I (along with a few million other folks) got an email tonight from Organizing for America, the Obama administration's grassroots/fundraising arm. It's basically a "calm down, Dude, nothing is fucked" missive. Par for the course politically, especially after a loss as humiliating and preventable as Tuesday's. There's one gem of a line in it, though, which will bring me into the first post on the "now what?" following Coakley's loss.
"We could have simply sought to do things that were easy, that wouldn't stir up controversy. But changes that aren't controversial rarely solve the problem." There's a civil response to such a statement. I choose to forgo said response.
Are you guys fucking kidding? Seriously, please tell me you're joking. I'll grant you, nothing about this year has been easy politically. And there has certainly been more than a bit of controversy. But to imply that this is because the Dems have been boldly striking a new path and the squares just can't handle it? That's just... that is an Augean level of bullshit. Yeah, that's right. I'm so pissed about this that I've gone to the classics nerd place.

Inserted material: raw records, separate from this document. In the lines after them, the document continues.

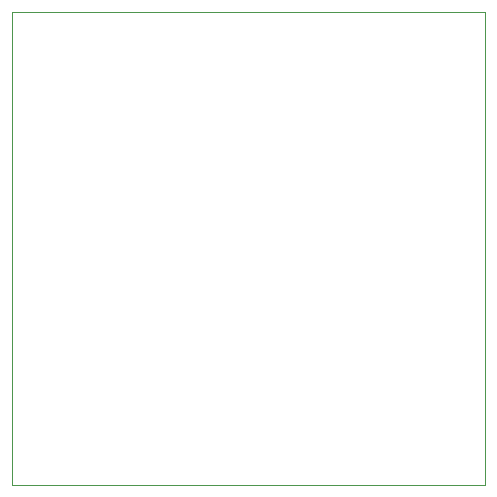
<source format=gbr>
%TF.GenerationSoftware,KiCad,Pcbnew,6.0.5+dfsg-1~bpo11+1*%
%TF.CreationDate,2022-08-22T22:12:17+00:00*%
%TF.ProjectId,LEDcube,4c454463-7562-4652-9e6b-696361645f70,rev?*%
%TF.SameCoordinates,Original*%
%TF.FileFunction,Profile,NP*%
%FSLAX46Y46*%
G04 Gerber Fmt 4.6, Leading zero omitted, Abs format (unit mm)*
G04 Created by KiCad (PCBNEW 6.0.5+dfsg-1~bpo11+1) date 2022-08-22 22:12:17*
%MOMM*%
%LPD*%
G01*
G04 APERTURE LIST*
%TA.AperFunction,Profile*%
%ADD10C,0.100000*%
%TD*%
G04 APERTURE END LIST*
D10*
X120000000Y-120000000D02*
X80000000Y-120000000D01*
X120000000Y-80000000D02*
X120000000Y-120000000D01*
X80000000Y-80000000D02*
X120000000Y-80000000D01*
X80000000Y-120000000D02*
X80000000Y-80000000D01*
M02*

</source>
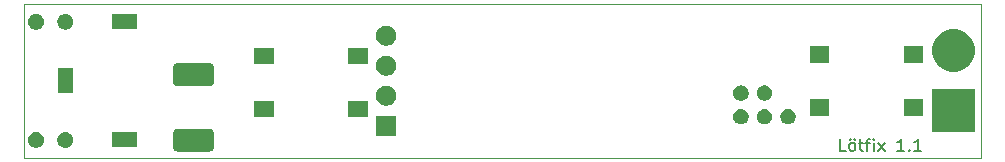
<source format=gbr>
G04 #@! TF.GenerationSoftware,KiCad,Pcbnew,(5.1.5-0-10_14)*
G04 #@! TF.CreationDate,2021-02-26T10:59:33+01:00*
G04 #@! TF.ProjectId,L_tfix,4cf67466-6978-42e6-9b69-6361645f7063,rev?*
G04 #@! TF.SameCoordinates,Original*
G04 #@! TF.FileFunction,Soldermask,Top*
G04 #@! TF.FilePolarity,Negative*
%FSLAX46Y46*%
G04 Gerber Fmt 4.6, Leading zero omitted, Abs format (unit mm)*
G04 Created by KiCad (PCBNEW (5.1.5-0-10_14)) date 2021-02-26 10:59:33*
%MOMM*%
%LPD*%
G04 APERTURE LIST*
%ADD10C,0.200000*%
%ADD11C,0.050000*%
%ADD12C,0.150000*%
G04 APERTURE END LIST*
D10*
X90553628Y-32390380D02*
X90077438Y-32390380D01*
X90077438Y-31390380D01*
X91029819Y-32390380D02*
X90934580Y-32342761D01*
X90886961Y-32295142D01*
X90839342Y-32199904D01*
X90839342Y-31914190D01*
X90886961Y-31818952D01*
X90934580Y-31771333D01*
X91029819Y-31723714D01*
X91172676Y-31723714D01*
X91267914Y-31771333D01*
X91315533Y-31818952D01*
X91363152Y-31914190D01*
X91363152Y-32199904D01*
X91315533Y-32295142D01*
X91267914Y-32342761D01*
X91172676Y-32390380D01*
X91029819Y-32390380D01*
X90934580Y-31390380D02*
X90982200Y-31438000D01*
X90934580Y-31485619D01*
X90886961Y-31438000D01*
X90934580Y-31390380D01*
X90934580Y-31485619D01*
X91315533Y-31390380D02*
X91363152Y-31438000D01*
X91315533Y-31485619D01*
X91267914Y-31438000D01*
X91315533Y-31390380D01*
X91315533Y-31485619D01*
X91648866Y-31723714D02*
X92029819Y-31723714D01*
X91791723Y-31390380D02*
X91791723Y-32247523D01*
X91839342Y-32342761D01*
X91934580Y-32390380D01*
X92029819Y-32390380D01*
X92220295Y-31723714D02*
X92601247Y-31723714D01*
X92363152Y-32390380D02*
X92363152Y-31533238D01*
X92410771Y-31438000D01*
X92506009Y-31390380D01*
X92601247Y-31390380D01*
X92934580Y-32390380D02*
X92934580Y-31723714D01*
X92934580Y-31390380D02*
X92886961Y-31438000D01*
X92934580Y-31485619D01*
X92982200Y-31438000D01*
X92934580Y-31390380D01*
X92934580Y-31485619D01*
X93315533Y-32390380D02*
X93839342Y-31723714D01*
X93315533Y-31723714D02*
X93839342Y-32390380D01*
X95506009Y-32390380D02*
X94934580Y-32390380D01*
X95220295Y-32390380D02*
X95220295Y-31390380D01*
X95125057Y-31533238D01*
X95029819Y-31628476D01*
X94934580Y-31676095D01*
X95934580Y-32295142D02*
X95982200Y-32342761D01*
X95934580Y-32390380D01*
X95886961Y-32342761D01*
X95934580Y-32295142D01*
X95934580Y-32390380D01*
X96934580Y-32390380D02*
X96363152Y-32390380D01*
X96648866Y-32390380D02*
X96648866Y-31390380D01*
X96553628Y-31533238D01*
X96458390Y-31628476D01*
X96363152Y-31676095D01*
D11*
X21000000Y-30000000D02*
X21000000Y-33000000D01*
X21000000Y-23000000D02*
X21000000Y-30000000D01*
X21000000Y-20000000D02*
X21000000Y-23000000D01*
X102000000Y-20000000D02*
X21000000Y-20000000D01*
X102000000Y-20000000D02*
X102000000Y-33000000D01*
X21000000Y-33000000D02*
X102000000Y-33000000D01*
D12*
G36*
X36749991Y-30526369D02*
G01*
X36829701Y-30550548D01*
X36903160Y-30589813D01*
X36967547Y-30642653D01*
X37020387Y-30707040D01*
X37059652Y-30780499D01*
X37083831Y-30860209D01*
X37092600Y-30949240D01*
X37092600Y-32037960D01*
X37083831Y-32126991D01*
X37059652Y-32206701D01*
X37020387Y-32280160D01*
X36967547Y-32344547D01*
X36903160Y-32397387D01*
X36829701Y-32436652D01*
X36749991Y-32460831D01*
X36660960Y-32469600D01*
X34022240Y-32469600D01*
X33933209Y-32460831D01*
X33853499Y-32436652D01*
X33780040Y-32397387D01*
X33715653Y-32344547D01*
X33662813Y-32280160D01*
X33623548Y-32206701D01*
X33599369Y-32126991D01*
X33590600Y-32037960D01*
X33590600Y-30949240D01*
X33599369Y-30860209D01*
X33623548Y-30780499D01*
X33662813Y-30707040D01*
X33715653Y-30642653D01*
X33780040Y-30589813D01*
X33853499Y-30550548D01*
X33933209Y-30526369D01*
X34022240Y-30517600D01*
X36660960Y-30517600D01*
X36749991Y-30526369D01*
G37*
G36*
X22139248Y-30808119D02*
G01*
X22182782Y-30816778D01*
X22305806Y-30867736D01*
X22416525Y-30941716D01*
X22510684Y-31035875D01*
X22584664Y-31146594D01*
X22635622Y-31269618D01*
X22661600Y-31400220D01*
X22661600Y-31533380D01*
X22635622Y-31663982D01*
X22584664Y-31787006D01*
X22510684Y-31897725D01*
X22416525Y-31991884D01*
X22305806Y-32065864D01*
X22182782Y-32116822D01*
X22139248Y-32125481D01*
X22052182Y-32142800D01*
X21919018Y-32142800D01*
X21831952Y-32125481D01*
X21788418Y-32116822D01*
X21665394Y-32065864D01*
X21554675Y-31991884D01*
X21460516Y-31897725D01*
X21386536Y-31787006D01*
X21335578Y-31663982D01*
X21309600Y-31533380D01*
X21309600Y-31400220D01*
X21335578Y-31269618D01*
X21386536Y-31146594D01*
X21460516Y-31035875D01*
X21554675Y-30941716D01*
X21665394Y-30867736D01*
X21788418Y-30816778D01*
X21831952Y-30808119D01*
X21919018Y-30790800D01*
X22052182Y-30790800D01*
X22139248Y-30808119D01*
G37*
G36*
X24639248Y-30808119D02*
G01*
X24682782Y-30816778D01*
X24805806Y-30867736D01*
X24916525Y-30941716D01*
X25010684Y-31035875D01*
X25084664Y-31146594D01*
X25135622Y-31269618D01*
X25161600Y-31400220D01*
X25161600Y-31533380D01*
X25135622Y-31663982D01*
X25084664Y-31787006D01*
X25010684Y-31897725D01*
X24916525Y-31991884D01*
X24805806Y-32065864D01*
X24682782Y-32116822D01*
X24639248Y-32125481D01*
X24552182Y-32142800D01*
X24419018Y-32142800D01*
X24331952Y-32125481D01*
X24288418Y-32116822D01*
X24165394Y-32065864D01*
X24054675Y-31991884D01*
X23960516Y-31897725D01*
X23886536Y-31787006D01*
X23835578Y-31663982D01*
X23809600Y-31533380D01*
X23809600Y-31400220D01*
X23835578Y-31269618D01*
X23886536Y-31146594D01*
X23960516Y-31035875D01*
X24054675Y-30941716D01*
X24165394Y-30867736D01*
X24288418Y-30816778D01*
X24331952Y-30808119D01*
X24419018Y-30790800D01*
X24552182Y-30790800D01*
X24639248Y-30808119D01*
G37*
G36*
X30536600Y-32117800D02*
G01*
X28434600Y-32117800D01*
X28434600Y-30815800D01*
X30536600Y-30815800D01*
X30536600Y-32117800D01*
G37*
G36*
X52491000Y-31122760D02*
G01*
X50789000Y-31122760D01*
X50789000Y-29420760D01*
X52491000Y-29420760D01*
X52491000Y-31122760D01*
G37*
G36*
X101475780Y-30797740D02*
G01*
X97873660Y-30797740D01*
X97873660Y-27195620D01*
X101475780Y-27195620D01*
X101475780Y-30797740D01*
G37*
G36*
X81862610Y-28888097D02*
G01*
X81981084Y-28937171D01*
X82087708Y-29008415D01*
X82178385Y-29099092D01*
X82249629Y-29205716D01*
X82298703Y-29324190D01*
X82323720Y-29449962D01*
X82323720Y-29578198D01*
X82298703Y-29703970D01*
X82249629Y-29822444D01*
X82178385Y-29929068D01*
X82087708Y-30019745D01*
X81981084Y-30090989D01*
X81981083Y-30090990D01*
X81981082Y-30090990D01*
X81862610Y-30140063D01*
X81736839Y-30165080D01*
X81608601Y-30165080D01*
X81482830Y-30140063D01*
X81364358Y-30090990D01*
X81364357Y-30090990D01*
X81364356Y-30090989D01*
X81257732Y-30019745D01*
X81167055Y-29929068D01*
X81095811Y-29822444D01*
X81046737Y-29703970D01*
X81021720Y-29578198D01*
X81021720Y-29449962D01*
X81046737Y-29324190D01*
X81095811Y-29205716D01*
X81167055Y-29099092D01*
X81257732Y-29008415D01*
X81364356Y-28937171D01*
X81482830Y-28888097D01*
X81608601Y-28863080D01*
X81736839Y-28863080D01*
X81862610Y-28888097D01*
G37*
G36*
X85862610Y-28888097D02*
G01*
X85981084Y-28937171D01*
X86087708Y-29008415D01*
X86178385Y-29099092D01*
X86249629Y-29205716D01*
X86298703Y-29324190D01*
X86323720Y-29449962D01*
X86323720Y-29578198D01*
X86298703Y-29703970D01*
X86249629Y-29822444D01*
X86178385Y-29929068D01*
X86087708Y-30019745D01*
X85981084Y-30090989D01*
X85981083Y-30090990D01*
X85981082Y-30090990D01*
X85862610Y-30140063D01*
X85736839Y-30165080D01*
X85608601Y-30165080D01*
X85482830Y-30140063D01*
X85364358Y-30090990D01*
X85364357Y-30090990D01*
X85364356Y-30090989D01*
X85257732Y-30019745D01*
X85167055Y-29929068D01*
X85095811Y-29822444D01*
X85046737Y-29703970D01*
X85021720Y-29578198D01*
X85021720Y-29449962D01*
X85046737Y-29324190D01*
X85095811Y-29205716D01*
X85167055Y-29099092D01*
X85257732Y-29008415D01*
X85364356Y-28937171D01*
X85482830Y-28888097D01*
X85608601Y-28863080D01*
X85736839Y-28863080D01*
X85862610Y-28888097D01*
G37*
G36*
X83862610Y-28888097D02*
G01*
X83981084Y-28937171D01*
X84087708Y-29008415D01*
X84178385Y-29099092D01*
X84249629Y-29205716D01*
X84298703Y-29324190D01*
X84323720Y-29449962D01*
X84323720Y-29578198D01*
X84298703Y-29703970D01*
X84249629Y-29822444D01*
X84178385Y-29929068D01*
X84087708Y-30019745D01*
X83981084Y-30090989D01*
X83981083Y-30090990D01*
X83981082Y-30090990D01*
X83862610Y-30140063D01*
X83736839Y-30165080D01*
X83608601Y-30165080D01*
X83482830Y-30140063D01*
X83364358Y-30090990D01*
X83364357Y-30090990D01*
X83364356Y-30090989D01*
X83257732Y-30019745D01*
X83167055Y-29929068D01*
X83095811Y-29822444D01*
X83046737Y-29703970D01*
X83021720Y-29578198D01*
X83021720Y-29449962D01*
X83046737Y-29324190D01*
X83095811Y-29205716D01*
X83167055Y-29099092D01*
X83257732Y-29008415D01*
X83364356Y-28937171D01*
X83482830Y-28888097D01*
X83608601Y-28863080D01*
X83736839Y-28863080D01*
X83862610Y-28888097D01*
G37*
G36*
X42136800Y-29564720D02*
G01*
X40484800Y-29564720D01*
X40484800Y-28162720D01*
X42136800Y-28162720D01*
X42136800Y-29564720D01*
G37*
G36*
X50086800Y-29564720D02*
G01*
X48434800Y-29564720D01*
X48434800Y-28162720D01*
X50086800Y-28162720D01*
X50086800Y-29564720D01*
G37*
G36*
X97101000Y-29451000D02*
G01*
X95449000Y-29451000D01*
X95449000Y-28049000D01*
X97101000Y-28049000D01*
X97101000Y-29451000D01*
G37*
G36*
X89151000Y-29451000D02*
G01*
X87499000Y-29451000D01*
X87499000Y-28049000D01*
X89151000Y-28049000D01*
X89151000Y-29451000D01*
G37*
G36*
X51888228Y-26913463D02*
G01*
X52043100Y-26977613D01*
X52182481Y-27070745D01*
X52301015Y-27189279D01*
X52394147Y-27328660D01*
X52458297Y-27483532D01*
X52491000Y-27647944D01*
X52491000Y-27815576D01*
X52458297Y-27979988D01*
X52394147Y-28134860D01*
X52301015Y-28274241D01*
X52182481Y-28392775D01*
X52043100Y-28485907D01*
X51888228Y-28550057D01*
X51723816Y-28582760D01*
X51556184Y-28582760D01*
X51391772Y-28550057D01*
X51236900Y-28485907D01*
X51097519Y-28392775D01*
X50978985Y-28274241D01*
X50885853Y-28134860D01*
X50821703Y-27979988D01*
X50789000Y-27815576D01*
X50789000Y-27647944D01*
X50821703Y-27483532D01*
X50885853Y-27328660D01*
X50978985Y-27189279D01*
X51097519Y-27070745D01*
X51236900Y-26977613D01*
X51391772Y-26913463D01*
X51556184Y-26880760D01*
X51723816Y-26880760D01*
X51888228Y-26913463D01*
G37*
G36*
X83862610Y-26888097D02*
G01*
X83938665Y-26919600D01*
X83981084Y-26937171D01*
X84087708Y-27008415D01*
X84178385Y-27099092D01*
X84249629Y-27205716D01*
X84298703Y-27324190D01*
X84323720Y-27449962D01*
X84323720Y-27578198D01*
X84298703Y-27703970D01*
X84249629Y-27822444D01*
X84178385Y-27929068D01*
X84087708Y-28019745D01*
X83981084Y-28090989D01*
X83981083Y-28090990D01*
X83981082Y-28090990D01*
X83862610Y-28140063D01*
X83736839Y-28165080D01*
X83608601Y-28165080D01*
X83482830Y-28140063D01*
X83364358Y-28090990D01*
X83364357Y-28090990D01*
X83364356Y-28090989D01*
X83257732Y-28019745D01*
X83167055Y-27929068D01*
X83095811Y-27822444D01*
X83046737Y-27703970D01*
X83021720Y-27578198D01*
X83021720Y-27449962D01*
X83046737Y-27324190D01*
X83095811Y-27205716D01*
X83167055Y-27099092D01*
X83257732Y-27008415D01*
X83364356Y-26937171D01*
X83406776Y-26919600D01*
X83482830Y-26888097D01*
X83608601Y-26863080D01*
X83736839Y-26863080D01*
X83862610Y-26888097D01*
G37*
G36*
X81862610Y-26888097D02*
G01*
X81938665Y-26919600D01*
X81981084Y-26937171D01*
X82087708Y-27008415D01*
X82178385Y-27099092D01*
X82249629Y-27205716D01*
X82298703Y-27324190D01*
X82323720Y-27449962D01*
X82323720Y-27578198D01*
X82298703Y-27703970D01*
X82249629Y-27822444D01*
X82178385Y-27929068D01*
X82087708Y-28019745D01*
X81981084Y-28090989D01*
X81981083Y-28090990D01*
X81981082Y-28090990D01*
X81862610Y-28140063D01*
X81736839Y-28165080D01*
X81608601Y-28165080D01*
X81482830Y-28140063D01*
X81364358Y-28090990D01*
X81364357Y-28090990D01*
X81364356Y-28090989D01*
X81257732Y-28019745D01*
X81167055Y-27929068D01*
X81095811Y-27822444D01*
X81046737Y-27703970D01*
X81021720Y-27578198D01*
X81021720Y-27449962D01*
X81046737Y-27324190D01*
X81095811Y-27205716D01*
X81167055Y-27099092D01*
X81257732Y-27008415D01*
X81364356Y-26937171D01*
X81406776Y-26919600D01*
X81482830Y-26888097D01*
X81608601Y-26863080D01*
X81736839Y-26863080D01*
X81862610Y-26888097D01*
G37*
G36*
X25136600Y-27517800D02*
G01*
X23834600Y-27517800D01*
X23834600Y-25415800D01*
X25136600Y-25415800D01*
X25136600Y-27517800D01*
G37*
G36*
X36749991Y-24976369D02*
G01*
X36829701Y-25000548D01*
X36903160Y-25039813D01*
X36967547Y-25092653D01*
X37020387Y-25157040D01*
X37059652Y-25230499D01*
X37083831Y-25310209D01*
X37092600Y-25399240D01*
X37092600Y-26487960D01*
X37083831Y-26576991D01*
X37059652Y-26656701D01*
X37020387Y-26730160D01*
X36967547Y-26794547D01*
X36903160Y-26847387D01*
X36829701Y-26886652D01*
X36749991Y-26910831D01*
X36660960Y-26919600D01*
X34022240Y-26919600D01*
X33933209Y-26910831D01*
X33853499Y-26886652D01*
X33780040Y-26847387D01*
X33715653Y-26794547D01*
X33662813Y-26730160D01*
X33623548Y-26656701D01*
X33599369Y-26576991D01*
X33590600Y-26487960D01*
X33590600Y-25399240D01*
X33599369Y-25310209D01*
X33623548Y-25230499D01*
X33662813Y-25157040D01*
X33715653Y-25092653D01*
X33780040Y-25039813D01*
X33853499Y-25000548D01*
X33933209Y-24976369D01*
X34022240Y-24967600D01*
X36660960Y-24967600D01*
X36749991Y-24976369D01*
G37*
G36*
X51888228Y-24373463D02*
G01*
X52043100Y-24437613D01*
X52182481Y-24530745D01*
X52301015Y-24649279D01*
X52394147Y-24788660D01*
X52458297Y-24943532D01*
X52491000Y-25107944D01*
X52491000Y-25275576D01*
X52458297Y-25439988D01*
X52394147Y-25594860D01*
X52301015Y-25734241D01*
X52182481Y-25852775D01*
X52043100Y-25945907D01*
X51888228Y-26010057D01*
X51723816Y-26042760D01*
X51556184Y-26042760D01*
X51391772Y-26010057D01*
X51236900Y-25945907D01*
X51097519Y-25852775D01*
X50978985Y-25734241D01*
X50885853Y-25594860D01*
X50821703Y-25439988D01*
X50789000Y-25275576D01*
X50789000Y-25107944D01*
X50821703Y-24943532D01*
X50885853Y-24788660D01*
X50978985Y-24649279D01*
X51097519Y-24530745D01*
X51236900Y-24437613D01*
X51391772Y-24373463D01*
X51556184Y-24340760D01*
X51723816Y-24340760D01*
X51888228Y-24373463D01*
G37*
G36*
X99863069Y-22117800D02*
G01*
X100200070Y-22184833D01*
X100527842Y-22320601D01*
X100822829Y-22517705D01*
X101073695Y-22768571D01*
X101270799Y-23063558D01*
X101406567Y-23391330D01*
X101475780Y-23739291D01*
X101475780Y-24094069D01*
X101406567Y-24442030D01*
X101270799Y-24769802D01*
X101073695Y-25064789D01*
X100822829Y-25315655D01*
X100527842Y-25512759D01*
X100200070Y-25648527D01*
X99901625Y-25707891D01*
X99852110Y-25717740D01*
X99497330Y-25717740D01*
X99447815Y-25707891D01*
X99149370Y-25648527D01*
X98821598Y-25512759D01*
X98526611Y-25315655D01*
X98275745Y-25064789D01*
X98078641Y-24769802D01*
X97942873Y-24442030D01*
X97873660Y-24094069D01*
X97873660Y-23739291D01*
X97942873Y-23391330D01*
X98078641Y-23063558D01*
X98275745Y-22768571D01*
X98526611Y-22517705D01*
X98821598Y-22320601D01*
X99149370Y-22184833D01*
X99486371Y-22117800D01*
X99497330Y-22115620D01*
X99852110Y-22115620D01*
X99863069Y-22117800D01*
G37*
G36*
X42136800Y-25064720D02*
G01*
X40484800Y-25064720D01*
X40484800Y-23662720D01*
X42136800Y-23662720D01*
X42136800Y-25064720D01*
G37*
G36*
X50086800Y-25064720D02*
G01*
X48434800Y-25064720D01*
X48434800Y-23662720D01*
X50086800Y-23662720D01*
X50086800Y-25064720D01*
G37*
G36*
X89151000Y-24951000D02*
G01*
X87499000Y-24951000D01*
X87499000Y-23549000D01*
X89151000Y-23549000D01*
X89151000Y-24951000D01*
G37*
G36*
X97101000Y-24951000D02*
G01*
X95449000Y-24951000D01*
X95449000Y-23549000D01*
X97101000Y-23549000D01*
X97101000Y-24951000D01*
G37*
G36*
X51888228Y-21833463D02*
G01*
X52043100Y-21897613D01*
X52182481Y-21990745D01*
X52301015Y-22109279D01*
X52394147Y-22248660D01*
X52458297Y-22403532D01*
X52491000Y-22567944D01*
X52491000Y-22735576D01*
X52458297Y-22899988D01*
X52394147Y-23054860D01*
X52301015Y-23194241D01*
X52182481Y-23312775D01*
X52043100Y-23405907D01*
X51888228Y-23470057D01*
X51723816Y-23502760D01*
X51556184Y-23502760D01*
X51391772Y-23470057D01*
X51236900Y-23405907D01*
X51097519Y-23312775D01*
X50978985Y-23194241D01*
X50885853Y-23054860D01*
X50821703Y-22899988D01*
X50789000Y-22735576D01*
X50789000Y-22567944D01*
X50821703Y-22403532D01*
X50885853Y-22248660D01*
X50978985Y-22109279D01*
X51097519Y-21990745D01*
X51236900Y-21897613D01*
X51391772Y-21833463D01*
X51556184Y-21800760D01*
X51723816Y-21800760D01*
X51888228Y-21833463D01*
G37*
G36*
X24639248Y-20808119D02*
G01*
X24682782Y-20816778D01*
X24805806Y-20867736D01*
X24916525Y-20941716D01*
X25010684Y-21035875D01*
X25084664Y-21146594D01*
X25135622Y-21269618D01*
X25161600Y-21400220D01*
X25161600Y-21533380D01*
X25135622Y-21663982D01*
X25084664Y-21787006D01*
X25010684Y-21897725D01*
X24916525Y-21991884D01*
X24805806Y-22065864D01*
X24682782Y-22116822D01*
X24639248Y-22125481D01*
X24552182Y-22142800D01*
X24419018Y-22142800D01*
X24331952Y-22125481D01*
X24288418Y-22116822D01*
X24165394Y-22065864D01*
X24054675Y-21991884D01*
X23960516Y-21897725D01*
X23886536Y-21787006D01*
X23835578Y-21663982D01*
X23809600Y-21533380D01*
X23809600Y-21400220D01*
X23835578Y-21269618D01*
X23886536Y-21146594D01*
X23960516Y-21035875D01*
X24054675Y-20941716D01*
X24165394Y-20867736D01*
X24288418Y-20816778D01*
X24331952Y-20808119D01*
X24419018Y-20790800D01*
X24552182Y-20790800D01*
X24639248Y-20808119D01*
G37*
G36*
X22139248Y-20808119D02*
G01*
X22182782Y-20816778D01*
X22305806Y-20867736D01*
X22416525Y-20941716D01*
X22510684Y-21035875D01*
X22584664Y-21146594D01*
X22635622Y-21269618D01*
X22661600Y-21400220D01*
X22661600Y-21533380D01*
X22635622Y-21663982D01*
X22584664Y-21787006D01*
X22510684Y-21897725D01*
X22416525Y-21991884D01*
X22305806Y-22065864D01*
X22182782Y-22116822D01*
X22139248Y-22125481D01*
X22052182Y-22142800D01*
X21919018Y-22142800D01*
X21831952Y-22125481D01*
X21788418Y-22116822D01*
X21665394Y-22065864D01*
X21554675Y-21991884D01*
X21460516Y-21897725D01*
X21386536Y-21787006D01*
X21335578Y-21663982D01*
X21309600Y-21533380D01*
X21309600Y-21400220D01*
X21335578Y-21269618D01*
X21386536Y-21146594D01*
X21460516Y-21035875D01*
X21554675Y-20941716D01*
X21665394Y-20867736D01*
X21788418Y-20816778D01*
X21831952Y-20808119D01*
X21919018Y-20790800D01*
X22052182Y-20790800D01*
X22139248Y-20808119D01*
G37*
G36*
X30536600Y-22117800D02*
G01*
X28434600Y-22117800D01*
X28434600Y-20815800D01*
X30536600Y-20815800D01*
X30536600Y-22117800D01*
G37*
M02*

</source>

The Democratic Party has spent the entirety of the last year (hell, of the last decade or two) bending over backwards in an effort to be non-controversial. Everything they do shows a desire to find the mushy, inoffensive middle and snuggle up there forever. One imagines caucus meetings on the Hill: "Does this bill do anything?" "No, but David Broder wrote a glowing column about it, then called me and said I reminded him of a young Sam Nunn!" There's a little-known saying, which I can understand that the Dems may not have encountered, about what happens when you try to please everyone. (Hint: it's not pleasing everyone.) Take healthcare. The Democrats have begged, compromised, and bludgeoned their way to a sensible, incrementalist baby step of a bill which doesn't open the floodgates to single-payer and, AND! cuts the deficit. And what has it gotten them? Senator Scott Brown, for one. (Hey, I got through typing that without puking! The scotch must have worked.)
Understand the following, O wise leaders of the party of Jefferson, Jackson, Roosevelt, and Kennedy. There is no comfort to be found in the middle, marshmallowy soft though it may be. I'm going to highlight the next sentence, because it's the most important one in this post.
Compromise is a means, not an end.
This is what people always get wrong when they make the "ah, Ted Kennedy would have helped here, 'cause he was a real horse trader. He'd have found the middle ground, and the bill would have passed." Horse traders don't look for the middle ground. Any horse trader who wants the middle ground goes out of business. You know why a horse trader trades his horse? To get a better fucking horse!
If tomorrow morning, Red Sox fans read that Theo Epstein's traded Jon Lester, Clay Buchholz, Dustin Pedroia, Kevin Youkilis, and a handful of prospects to Toronto for Adam Lind and Vernon Wells's salary, and justified it by saying "This was as far as the other side wanted to go, and leading a baseball team means making compromises," I somehow doubt we'd be erecting a statue. In fact (and this is important) some of us would start calling John Henry and urging him to hire Toronto's GM. Because that dude got shit done.